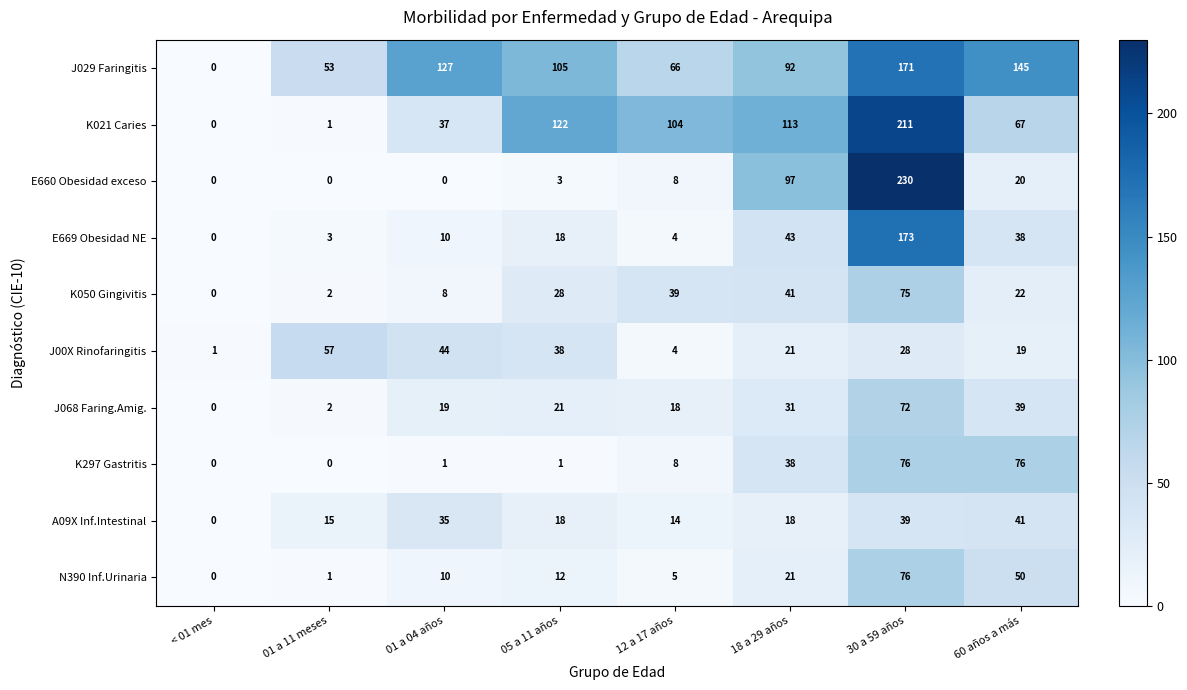

Between 01 a 04 años and 05 a 11 años, which series saw the biggest shift?

K021 Caries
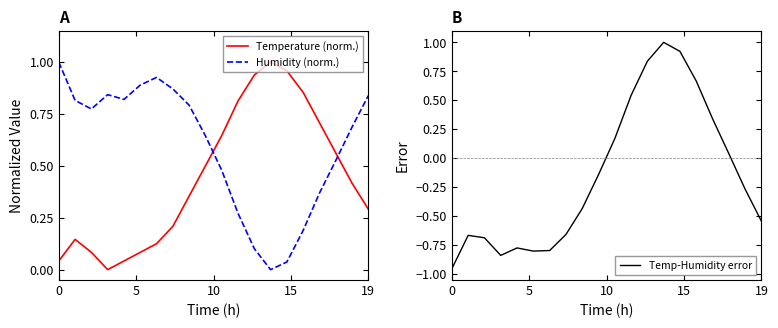

Reading left to right, what are all the values shown in this chart?

Temperature (norm.): 0.0	0.1	0.1	0.0	0.0	0.1	0.1	0.2	0.4	0.5	0.6	0.8	0.9	1.0	1.0	0.9	0.7	0.6	0.4	0.3
Humidity (norm.): 1.0	0.8	0.8	0.8	0.8	0.9	0.9	0.9	0.8	0.6	0.5	0.3	0.1	0.0	0.0	0.2	0.4	0.5	0.7	0.8
Temp-Humidity error: -1.0	-0.7	-0.7	-0.8	-0.8	-0.8	-0.8	-0.7	-0.4	-0.1	0.2	0.5	0.8	1.0	0.9	0.7	0.3	0.0	-0.3	-0.5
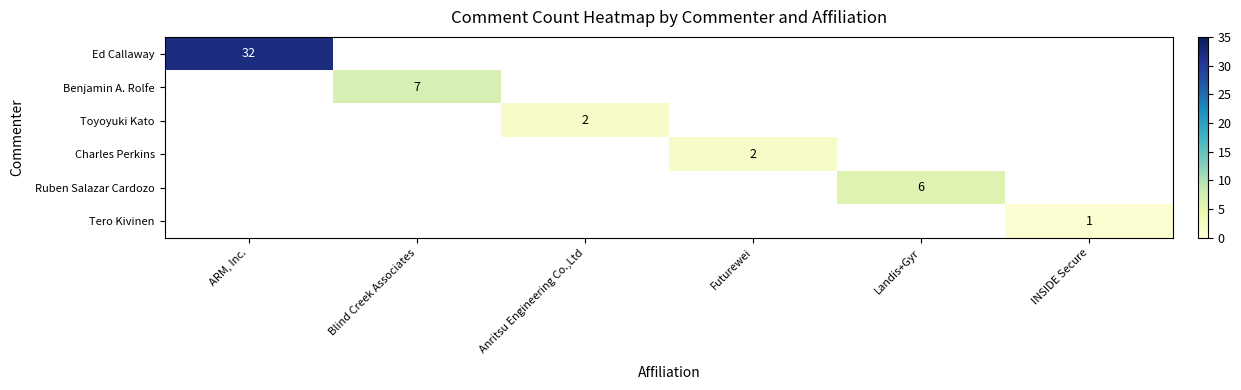

True or false: Benjamin A. Rolfe has a value of 7 at Blind Creek Associates.

True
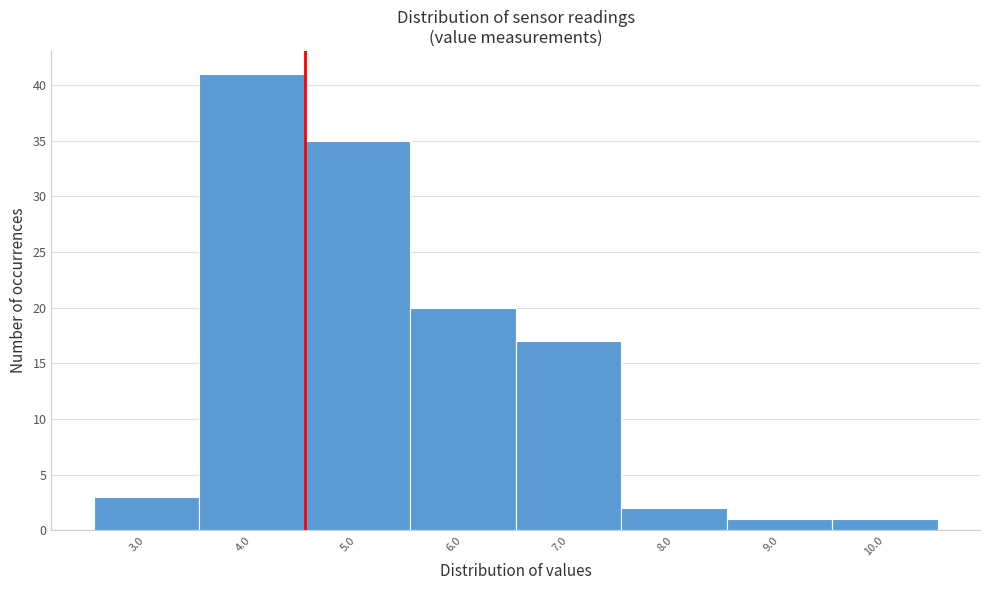

Reading right to left, extract all data points from this chart.

1	1	2	17	20	35	41	3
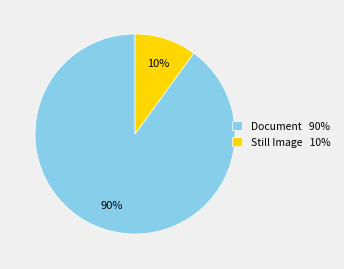

Which slice is the smallest?

Still Image 10%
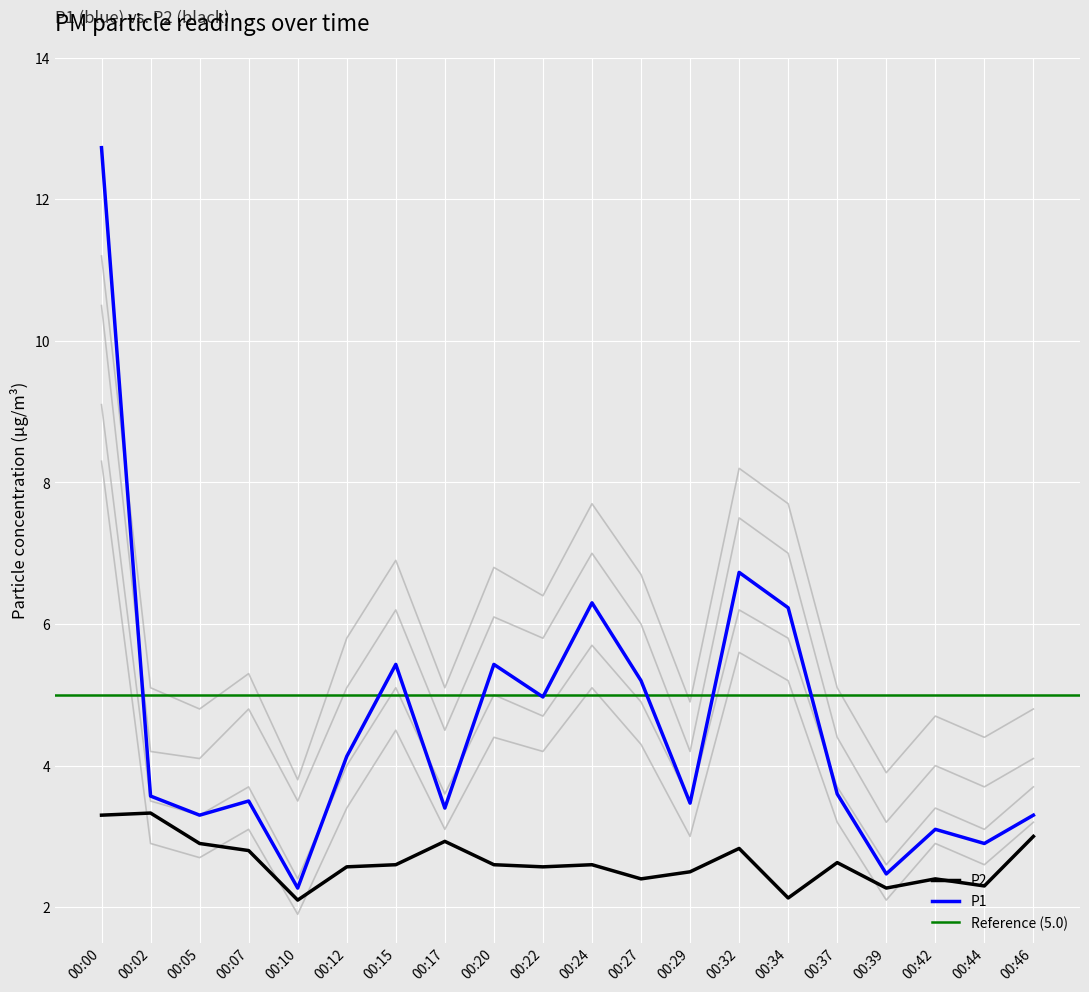

What is the maximum value shown in the chart?

12.7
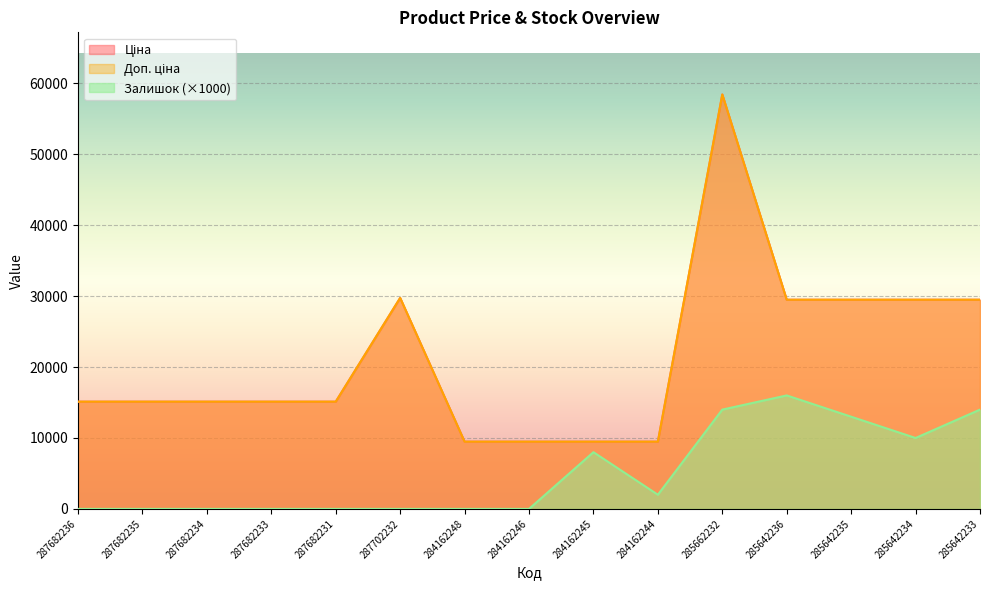

Count the number of data series in this chart.

3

**LO QUE SE PIDE:**
Reproduce al pie de la letra todas las entradas anteriores y omite los marcadores de imagen.

**SOLUCIÓN:**
Between 01 a 04 años and 05 a 11 años, which series saw the biggest shift?

K021 Caries

Reading left to right, what are all the values shown in this chart?

Temperature (norm.): 0.0	0.1	0.1	0.0	0.0	0.1	0.1	0.2	0.4	0.5	0.6	0.8	0.9	1.0	1.0	0.9	0.7	0.6	0.4	0.3
Humidity (norm.): 1.0	0.8	0.8	0.8	0.8	0.9	0.9	0.9	0.8	0.6	0.5	0.3	0.1	0.0	0.0	0.2	0.4	0.5	0.7	0.8
Temp-Humidity error: -1.0	-0.7	-0.7	-0.8	-0.8	-0.8	-0.8	-0.7	-0.4	-0.1	0.2	0.5	0.8	1.0	0.9	0.7	0.3	0.0	-0.3	-0.5

True or false: Benjamin A. Rolfe has a value of 7 at Blind Creek Associates.

True

Reading right to left, extract all data points from this chart.

1	1	2	17	20	35	41	3

Which slice is the smallest?

Still Image 10%

What is the maximum value shown in the chart?

12.7

Count the number of data series in this chart.

3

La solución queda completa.